All participants had elevated body-mass index values and prediabetes (e.g., elevated fasting blood sugar or glycosylated hemoglobin [HgbA1c] levels) but not diabetes; 96 patients completed the trial. Oral glucose tolerance tests normalized in almost four times as many liraglutide patients as placebo patients (number needed to treat, 2). Compared with placebo, liraglutide was associated with 5.3 kg more weight loss and 4.1 cm greater decrease in waist circumference, with large effect sizes. Liraglutide was also associated with greater decreases in HgbA1c and significant improvements in lipid profiles.

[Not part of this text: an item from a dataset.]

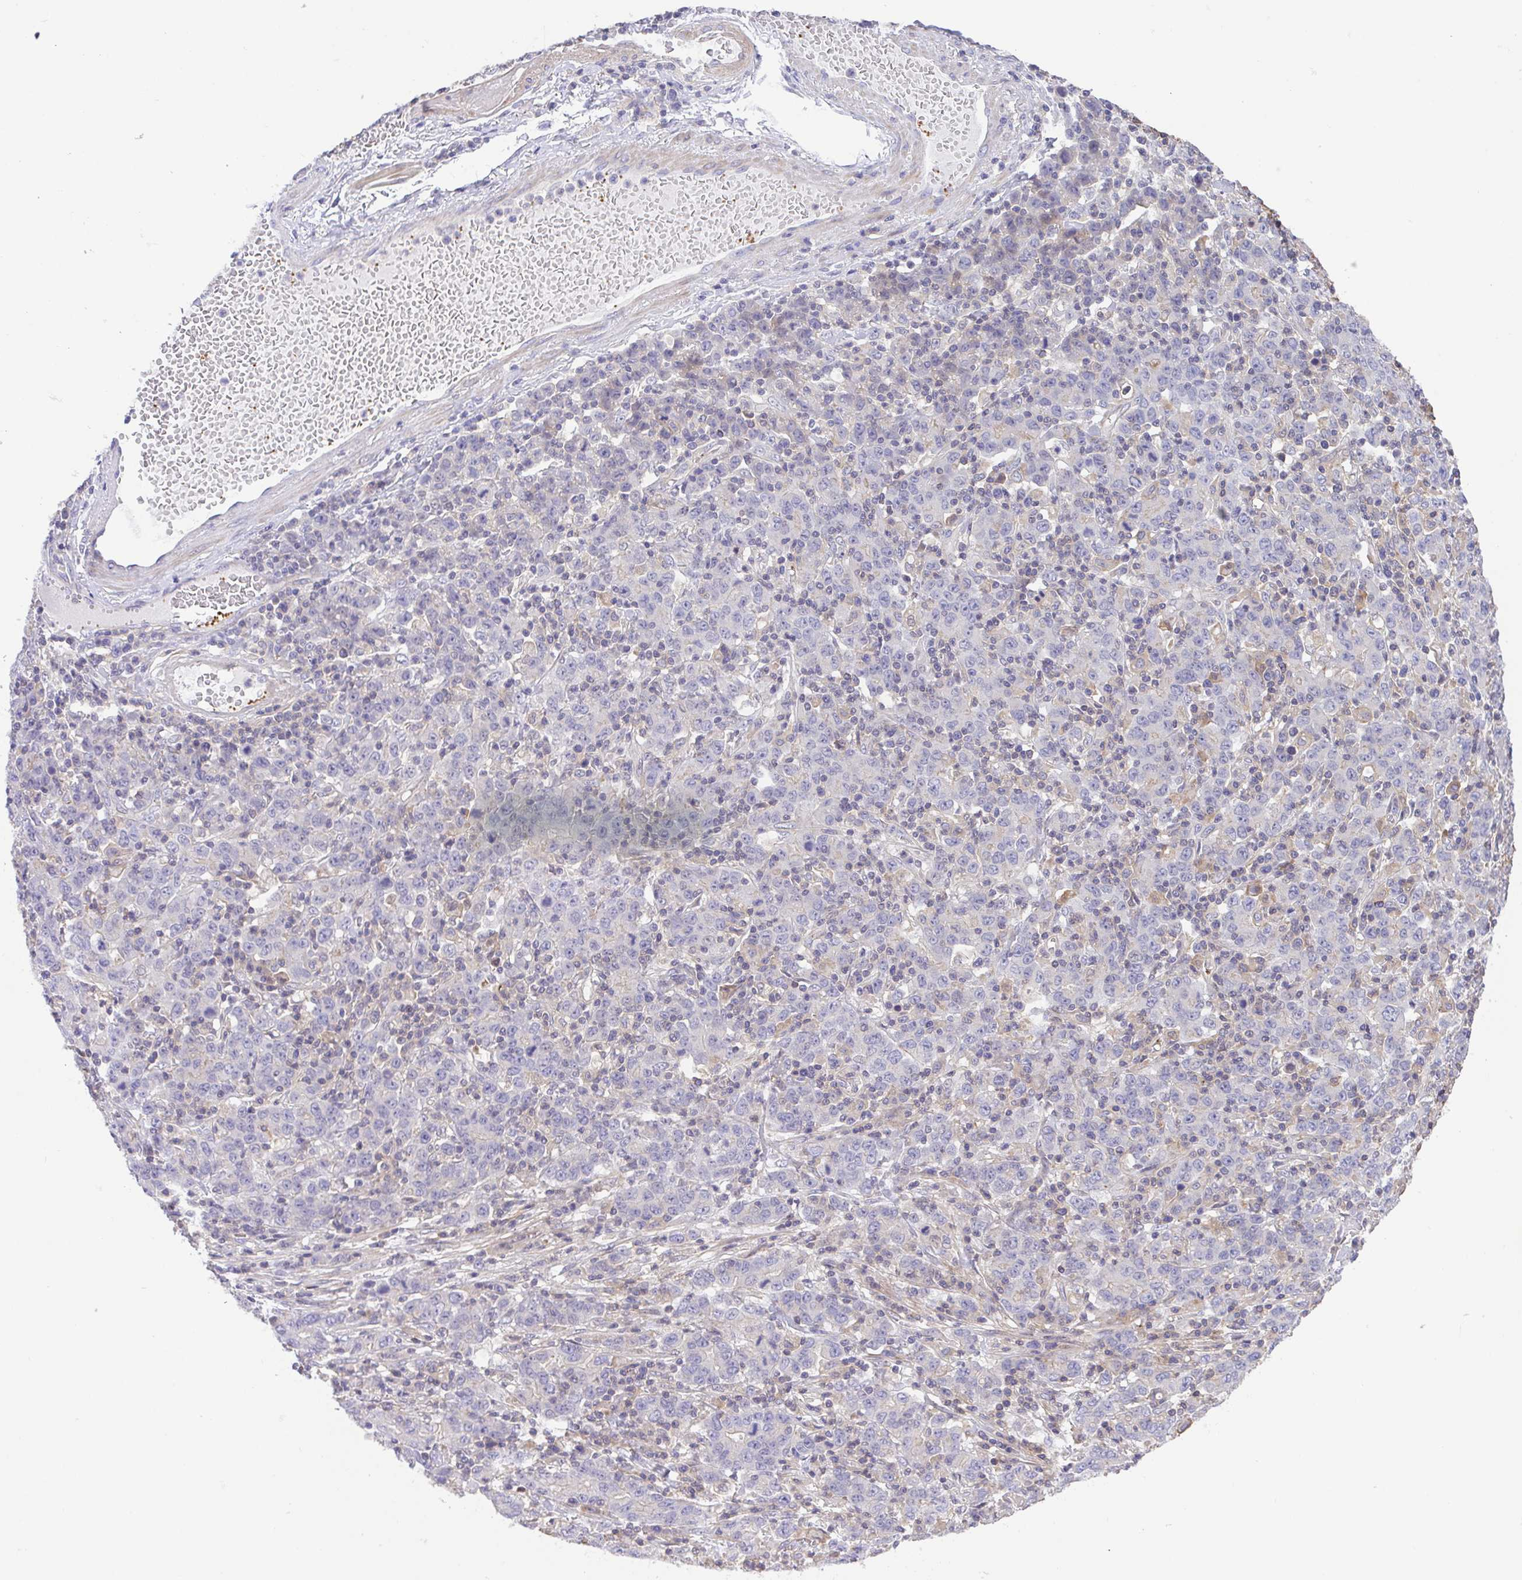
{"staining": {"intensity": "negative", "quantity": "none", "location": "none"}, "tissue": "stomach cancer", "cell_type": "Tumor cells", "image_type": "cancer", "snomed": [{"axis": "morphology", "description": "Adenocarcinoma, NOS"}, {"axis": "topography", "description": "Stomach, upper"}], "caption": "Protein analysis of stomach adenocarcinoma displays no significant expression in tumor cells.", "gene": "PRR14L", "patient": {"sex": "male", "age": 69}}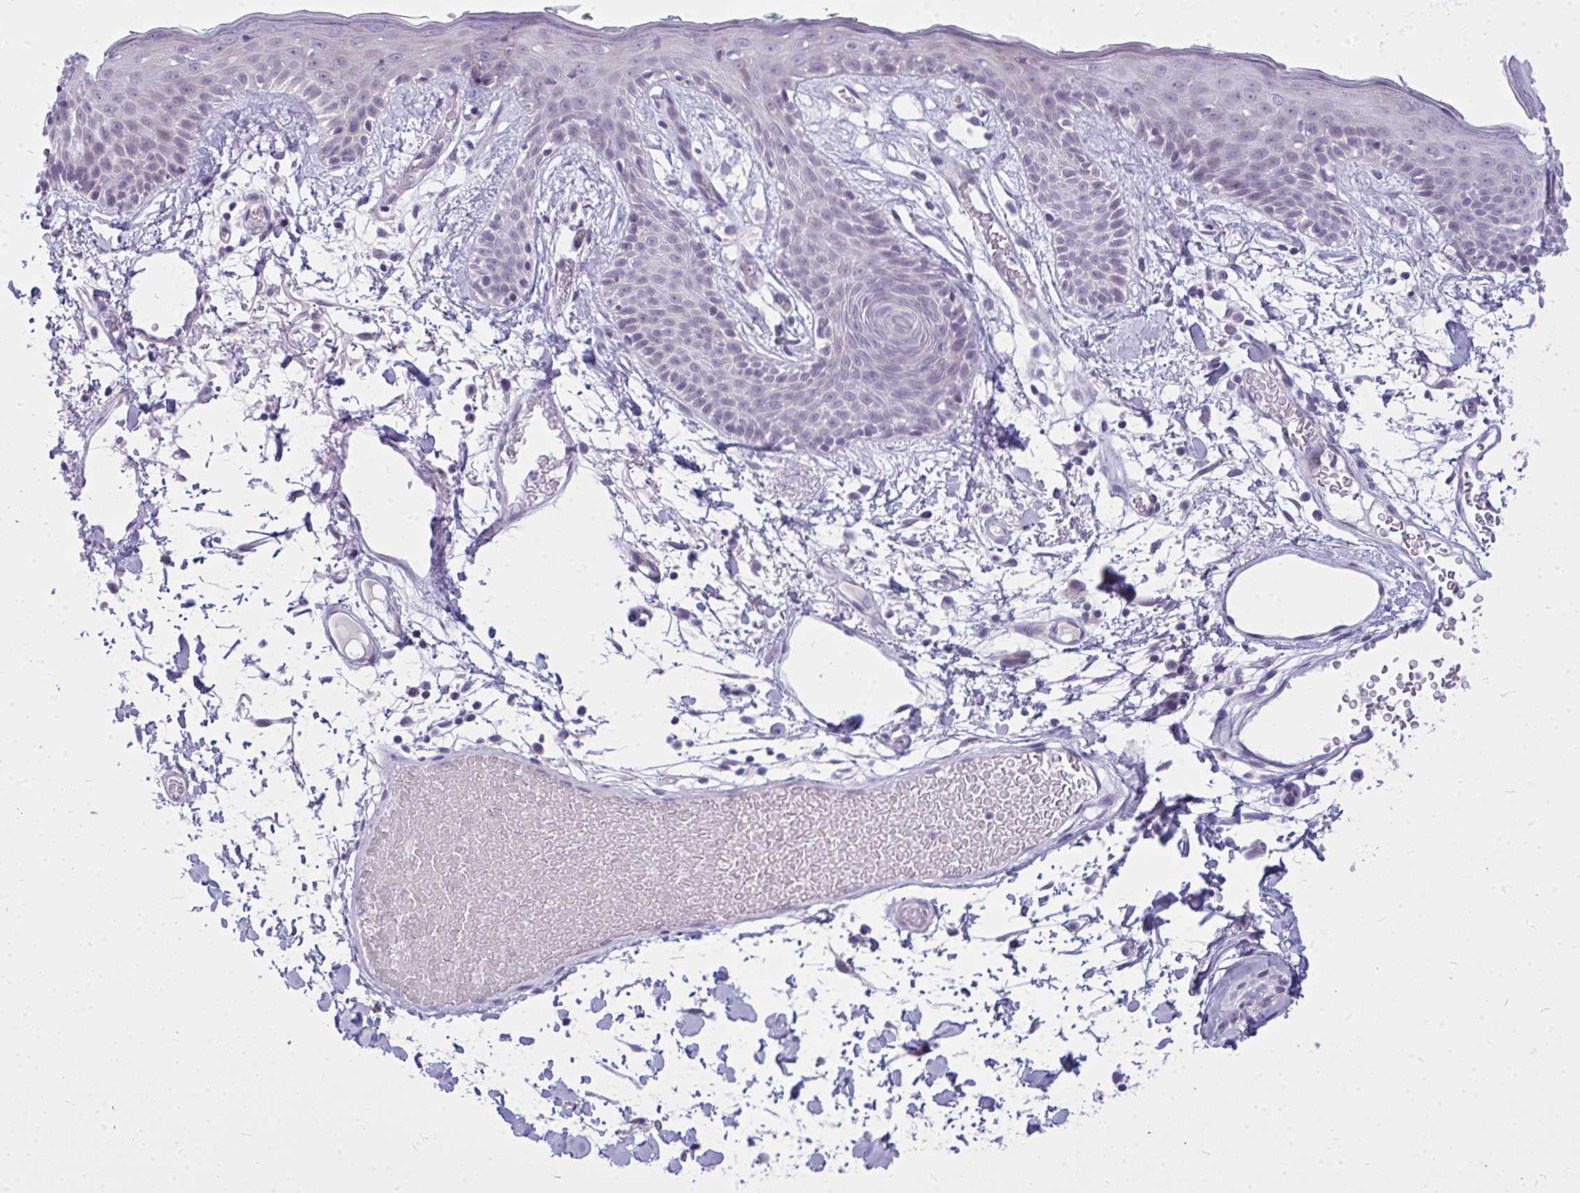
{"staining": {"intensity": "negative", "quantity": "none", "location": "none"}, "tissue": "skin", "cell_type": "Fibroblasts", "image_type": "normal", "snomed": [{"axis": "morphology", "description": "Normal tissue, NOS"}, {"axis": "topography", "description": "Skin"}], "caption": "Histopathology image shows no protein staining in fibroblasts of unremarkable skin. Brightfield microscopy of immunohistochemistry (IHC) stained with DAB (brown) and hematoxylin (blue), captured at high magnification.", "gene": "ZSCAN25", "patient": {"sex": "male", "age": 79}}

Larsen JR et al. Effect of liraglutide treatment on prediabetes and overweight or obesity in clozapine- or olanzapine-treated patients with schizophrenia spectrum disorder: A randomized clinical trial. JAMA Psychiatry 2017 Jul; 74:719. (http://dx.doi.org/10.1001/jamapsychiatry.2017.1220)
Comment
GLP-1 agonists are generally well-tolerated, and some sustained-release formulations under study for diabetes improve compliance. These results in patients who already were obese and prediabetic while taking medications that are very likely to cause or exacerbate these problems raise the possibility of a useful adjunctive medication in the treatment of psychosis.